Due to the age of the Tutors (developed in the 1950s, first flown in 1960, and accepted by the RCAF in 1963), a 2003 Department of National Defence study recommended that the procurement process to replace the aircraft should begin immediately so the aircraft could be retired by 2010 because of obsolescence issues that would affect the aircraft's viability. The report mentions that "with each passing year, the technical, safety and financial risk associated with extending the Tutor into its fifth decade and beyond, will escalate". Some concerns include the inevitability of metal fatigue and parts failure, outdated ejection seats and antiquated avionics. There has also been criticism about the aircraft not being representative of a modern air force.

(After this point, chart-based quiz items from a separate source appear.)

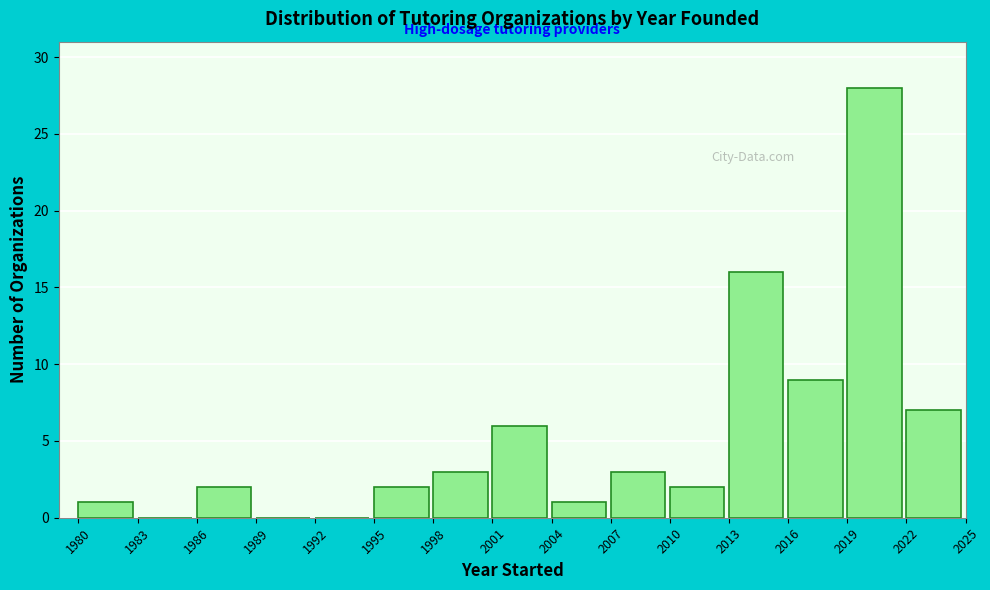

Reading left to right, transcribe this chart: for each bar, give the range it covers on the x-axis and its height. The values are not printed on the chart, so give them approximately, as read against the axis.

1980 to 1983: 1
1983 to 1986: 0
1986 to 1989: 2
1989 to 1992: 0
1992 to 1995: 0
1995 to 1998: 2
1998 to 2001: 3
2001 to 2004: 6
2004 to 2007: 1
2007 to 2010: 3
2010 to 2013: 2
2013 to 2016: 16
2016 to 2019: 9
2019 to 2022: 28
2022 to 2025: 7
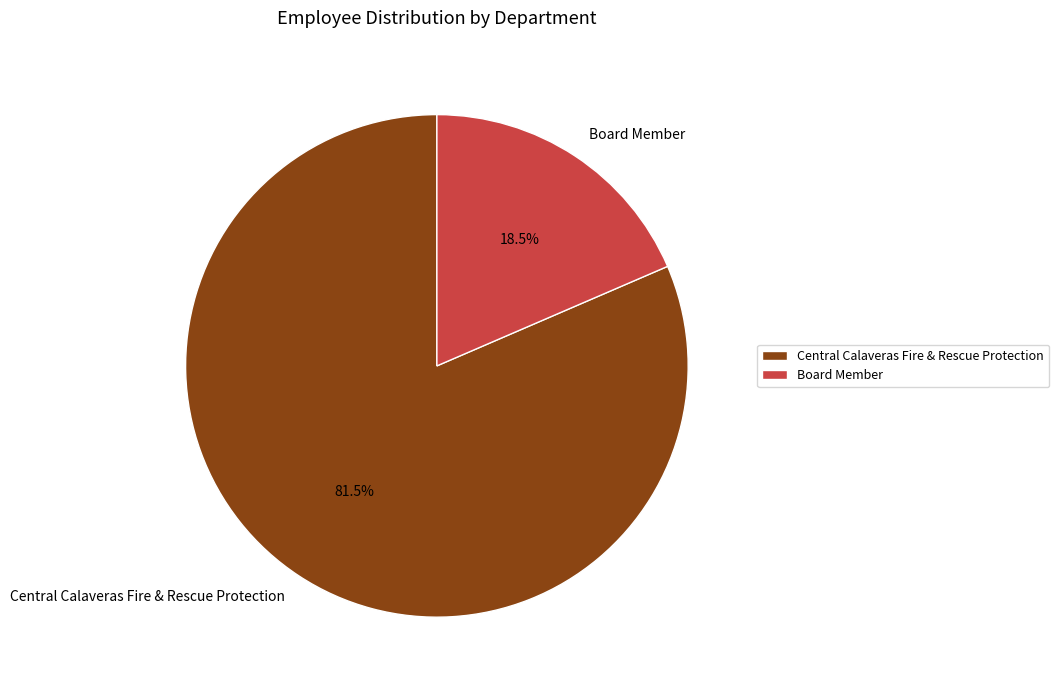

Does Central Calaveras Fire & Rescue Protection account for over 50% of the chart?

Yes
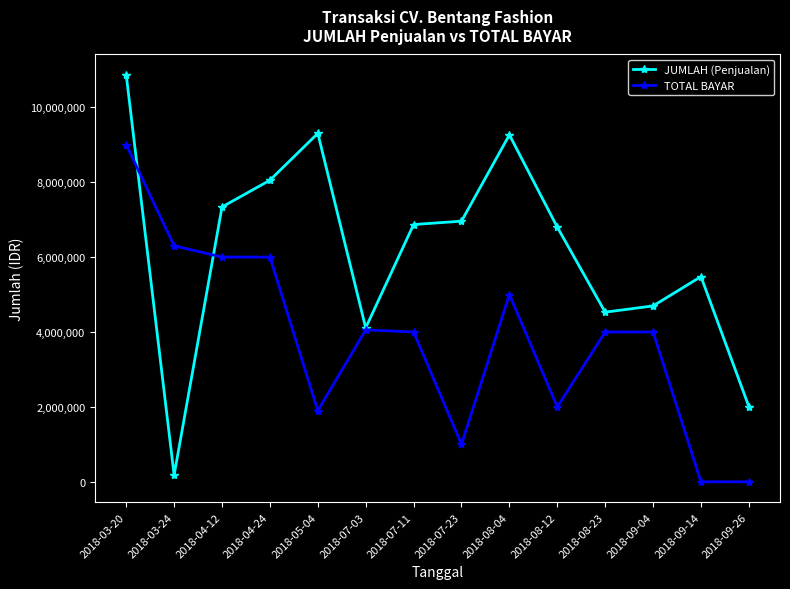

Where is JUMLAH (Penjualan) nearest to the value 5522256?

2018-09-14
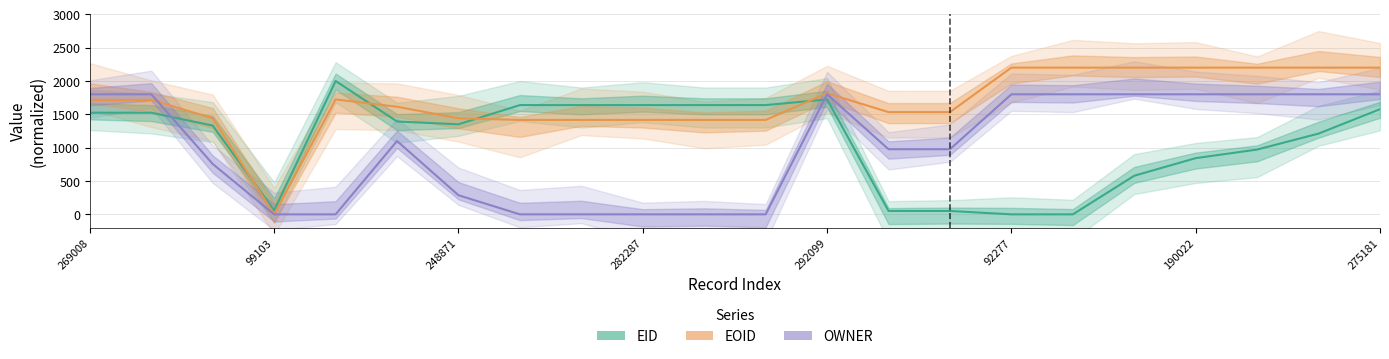

Which series changed the most between 10 and 19?

OWNER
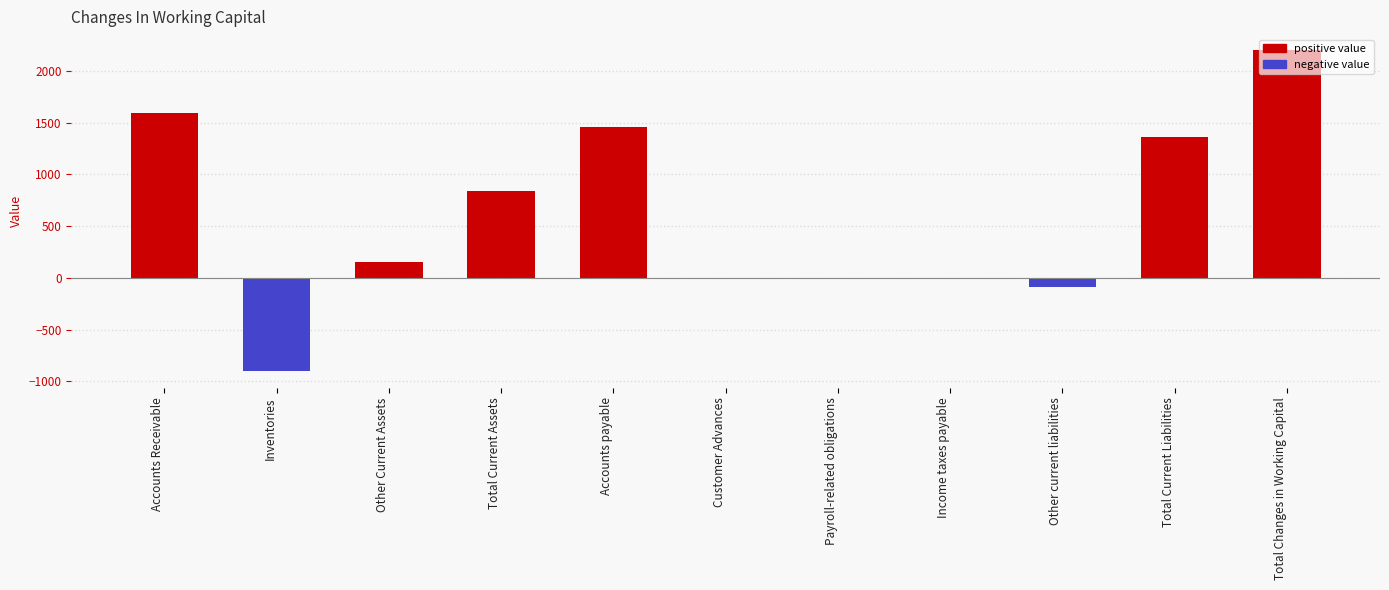

Reading right to left, extract all data points from this chart.

Total Changes in Working Capital=2201	Total Current Liabilities=1364	Other current liabilities=-93	Income taxes payable=0	Payroll-related obligations=0	Customer Advances=0	Accounts payable=1457	Total Current Assets=837	Other Current Assets=150	Inventories=-905	Accounts Receivable=1592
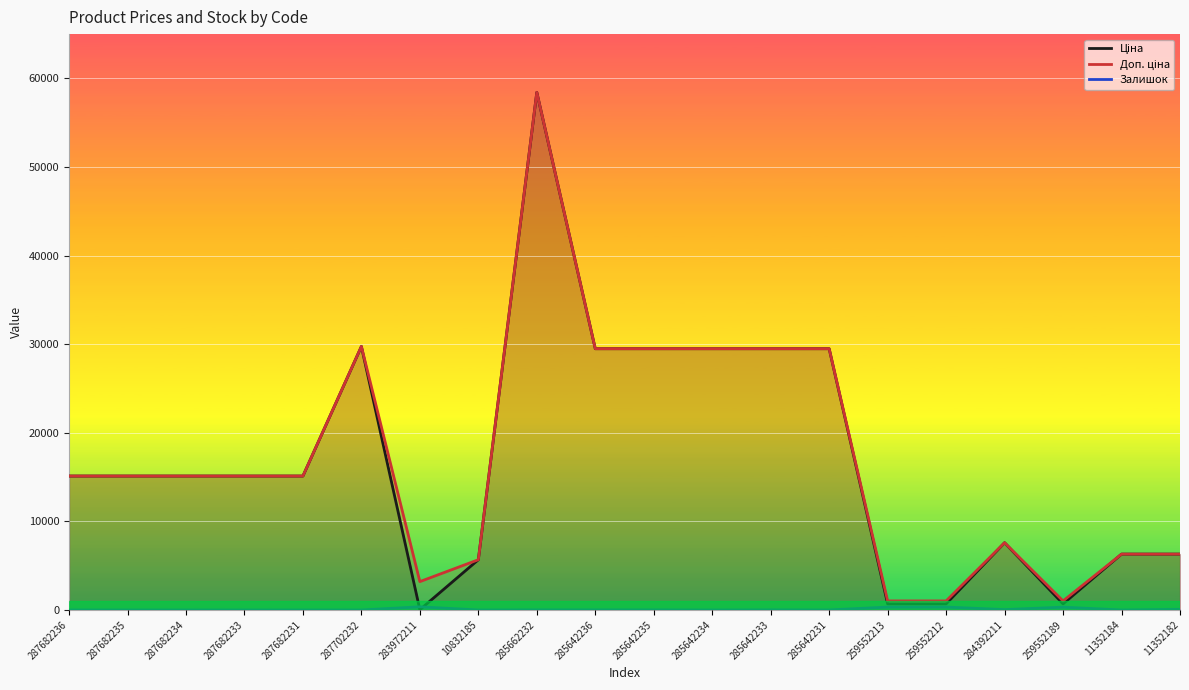

The Доп. ціна series shows 29491.5 at 285642235. True or false?

True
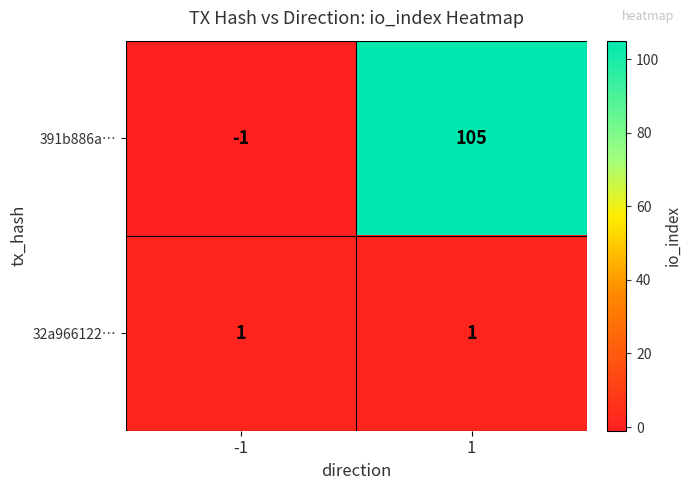

What is the sum of all 391b886a… values?

104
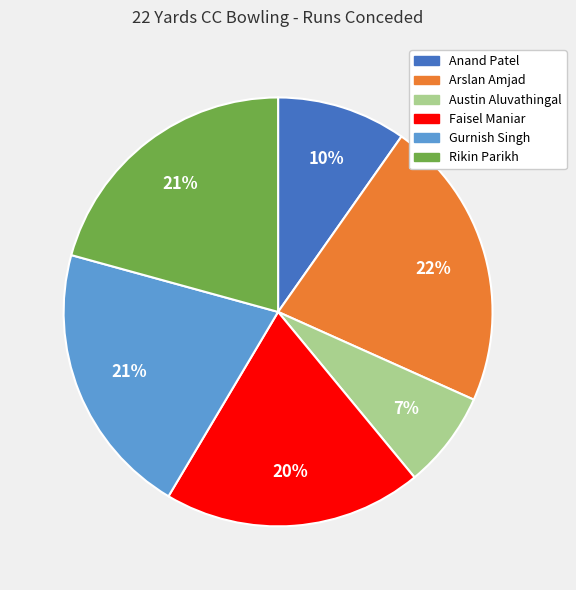

Does Rikin Parikh represent more than half of the total?

No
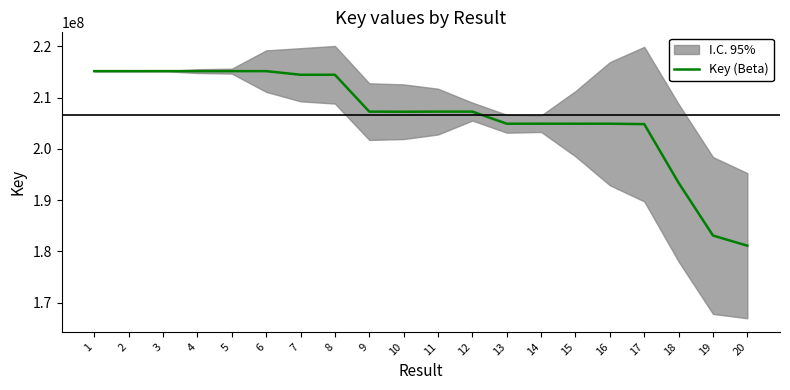

What is the average value?

206573653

A 2008 review recommended that the Tutors' life could be extended to 2020 because of cost concerns related to purchasing new aircraft, and a 2015 report called "CT-114 Life Extension Beyond 2020", outlined planned upgrades to extend the life of the Tutor beyond 2020. These planned upgrades included replacing the ejection seats and wing components, and updating the brakes.

The Government of Canada had plans to replace the Tutors with new aircraft between 2026 and 2035 via the Snowbird Aircraft Replacement Project whose aim was "to satisfy the operational requirement to provide the mandated Government of Canada aerobatic air demonstration capability to Canadian and North American audiences". The preliminary estimated cost was $500 million to $1.5 billion. Official sources were quoted: "The chosen platform must be configurable to the 431 (AD) Squadron standard, including a smoke system, luggage capability and a unique paint scheme. The platform must also be interchangeable with the training fleet to ensure the hard demands of show performances can be distributed throughout the aircraft fleet." However, the Snowbird Aircraft Replacement Project was discontinued and replaced by the Tutor Life Extension Program implemented by a contractor (L3Harris) that is meant to extend the use of the Tutor fleet to 2030. The Tutors will receive modernized avionics to comply with regulations and permit the team to continue flying in North America. The Tutors’ escape system, which includes parachutes and harness will also be upgraded, and canopy designs will be assessed.

A 2024 decision by the Department of National Defence to consider retiring costly older equipment will affect the Snowbirds. The defence minister is concerned that the Tutor has finally “aged out” and mentioned that the aircraft is “well past its utility.” The minister is also concerned about safety issues. The government intends to keep the Snowbirds, albeit with better aircraft. The defence minister has asked the RCAF to start searching for a potential replacement aircraft and the Department of National Defence is in the process of "examining a number of capabilities".

On 19 May 2026, Defence Minister David McGuinty announced that the Snowbirds will be grounded following the 2026 flying season until new aircraft, turbo-prop Swiss-made CT-157 Siskin II trainers, are substituted and air crew readied for them by 2030 or later.